## Activity
All lines of the entries with "print" in them must be listed.
Start of Given data
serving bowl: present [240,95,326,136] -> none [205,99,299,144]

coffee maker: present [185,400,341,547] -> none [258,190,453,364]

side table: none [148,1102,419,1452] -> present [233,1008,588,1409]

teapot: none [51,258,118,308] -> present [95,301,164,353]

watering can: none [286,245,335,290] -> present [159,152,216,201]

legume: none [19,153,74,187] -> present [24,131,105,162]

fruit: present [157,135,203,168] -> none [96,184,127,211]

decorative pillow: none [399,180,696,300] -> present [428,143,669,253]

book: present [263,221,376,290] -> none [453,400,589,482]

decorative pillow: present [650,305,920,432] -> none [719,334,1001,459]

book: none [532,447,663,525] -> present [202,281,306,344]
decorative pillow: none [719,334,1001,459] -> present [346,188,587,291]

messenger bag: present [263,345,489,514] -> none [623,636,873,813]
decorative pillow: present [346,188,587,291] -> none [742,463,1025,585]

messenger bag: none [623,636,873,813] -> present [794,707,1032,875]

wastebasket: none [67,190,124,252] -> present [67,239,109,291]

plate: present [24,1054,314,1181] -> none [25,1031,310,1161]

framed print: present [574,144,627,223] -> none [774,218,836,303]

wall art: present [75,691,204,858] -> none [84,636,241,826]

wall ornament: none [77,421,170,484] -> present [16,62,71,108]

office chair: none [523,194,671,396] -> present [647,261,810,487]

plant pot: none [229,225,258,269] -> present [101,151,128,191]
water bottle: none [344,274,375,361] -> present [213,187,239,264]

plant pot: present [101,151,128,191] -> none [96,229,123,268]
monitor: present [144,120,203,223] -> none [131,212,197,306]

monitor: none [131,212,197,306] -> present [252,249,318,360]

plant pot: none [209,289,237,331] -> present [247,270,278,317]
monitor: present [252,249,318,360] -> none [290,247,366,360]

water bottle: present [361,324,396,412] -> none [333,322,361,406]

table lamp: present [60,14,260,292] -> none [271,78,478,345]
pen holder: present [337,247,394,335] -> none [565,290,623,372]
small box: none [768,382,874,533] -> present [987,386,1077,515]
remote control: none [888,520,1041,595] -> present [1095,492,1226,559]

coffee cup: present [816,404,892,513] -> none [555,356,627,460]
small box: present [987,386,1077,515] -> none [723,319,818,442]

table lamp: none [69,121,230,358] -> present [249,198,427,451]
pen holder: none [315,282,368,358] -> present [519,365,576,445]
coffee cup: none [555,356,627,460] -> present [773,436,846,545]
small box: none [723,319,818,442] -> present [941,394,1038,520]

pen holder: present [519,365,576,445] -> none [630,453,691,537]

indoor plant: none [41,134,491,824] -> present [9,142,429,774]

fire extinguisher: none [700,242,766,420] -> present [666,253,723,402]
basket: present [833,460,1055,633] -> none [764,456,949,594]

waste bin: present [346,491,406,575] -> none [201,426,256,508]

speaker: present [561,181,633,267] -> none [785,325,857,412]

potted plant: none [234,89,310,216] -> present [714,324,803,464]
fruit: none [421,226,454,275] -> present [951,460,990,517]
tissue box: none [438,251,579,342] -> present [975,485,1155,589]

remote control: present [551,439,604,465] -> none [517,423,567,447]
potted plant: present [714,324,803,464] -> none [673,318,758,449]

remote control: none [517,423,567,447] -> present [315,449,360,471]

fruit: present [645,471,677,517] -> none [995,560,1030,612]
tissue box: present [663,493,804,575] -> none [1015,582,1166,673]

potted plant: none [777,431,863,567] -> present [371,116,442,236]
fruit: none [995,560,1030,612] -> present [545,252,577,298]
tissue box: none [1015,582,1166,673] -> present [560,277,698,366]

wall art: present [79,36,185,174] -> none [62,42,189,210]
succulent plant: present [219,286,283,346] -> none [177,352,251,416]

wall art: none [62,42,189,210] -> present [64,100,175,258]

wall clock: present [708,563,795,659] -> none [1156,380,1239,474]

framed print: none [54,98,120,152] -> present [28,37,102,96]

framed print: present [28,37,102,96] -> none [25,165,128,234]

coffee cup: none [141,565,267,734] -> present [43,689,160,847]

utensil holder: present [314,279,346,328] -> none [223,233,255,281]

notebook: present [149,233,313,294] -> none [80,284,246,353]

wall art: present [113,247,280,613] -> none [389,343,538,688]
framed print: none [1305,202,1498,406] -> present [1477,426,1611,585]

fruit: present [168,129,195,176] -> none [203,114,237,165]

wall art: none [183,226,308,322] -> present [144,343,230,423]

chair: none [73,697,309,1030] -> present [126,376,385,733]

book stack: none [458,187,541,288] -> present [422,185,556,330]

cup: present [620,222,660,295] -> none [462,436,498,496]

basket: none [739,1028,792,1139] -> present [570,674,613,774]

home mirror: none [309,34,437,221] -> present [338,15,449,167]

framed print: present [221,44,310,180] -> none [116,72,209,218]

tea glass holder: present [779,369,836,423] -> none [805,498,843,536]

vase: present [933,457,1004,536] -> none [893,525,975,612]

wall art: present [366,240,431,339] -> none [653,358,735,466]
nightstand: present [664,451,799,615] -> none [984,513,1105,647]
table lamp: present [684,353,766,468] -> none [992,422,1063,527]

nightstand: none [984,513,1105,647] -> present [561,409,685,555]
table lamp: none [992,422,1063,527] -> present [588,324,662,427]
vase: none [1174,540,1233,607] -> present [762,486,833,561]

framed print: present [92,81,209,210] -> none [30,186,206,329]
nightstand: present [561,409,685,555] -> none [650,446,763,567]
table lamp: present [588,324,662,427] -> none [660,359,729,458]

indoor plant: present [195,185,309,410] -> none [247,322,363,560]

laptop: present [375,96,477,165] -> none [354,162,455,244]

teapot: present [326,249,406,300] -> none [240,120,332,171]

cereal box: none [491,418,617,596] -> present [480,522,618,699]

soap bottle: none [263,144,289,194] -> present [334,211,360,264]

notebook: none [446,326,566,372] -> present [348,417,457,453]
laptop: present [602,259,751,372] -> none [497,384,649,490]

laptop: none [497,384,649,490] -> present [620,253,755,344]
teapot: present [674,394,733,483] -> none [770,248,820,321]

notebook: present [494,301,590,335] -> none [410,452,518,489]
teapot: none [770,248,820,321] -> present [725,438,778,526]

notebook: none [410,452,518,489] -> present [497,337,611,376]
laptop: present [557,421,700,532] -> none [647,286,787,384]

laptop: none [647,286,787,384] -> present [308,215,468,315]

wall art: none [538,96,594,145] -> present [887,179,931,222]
End of Given data
## Exercise response
framed print: present [574,144,627,223] -> none [774,218,836,303]
framed print: none [54,98,120,152] -> present [28,37,102,96]
framed print: present [28,37,102,96] -> none [25,165,128,234]
framed print: none [1305,202,1498,406] -> present [1477,426,1611,585]
framed print: present [221,44,310,180] -> none [116,72,209,218]
framed print: present [92,81,209,210] -> none [30,186,206,329]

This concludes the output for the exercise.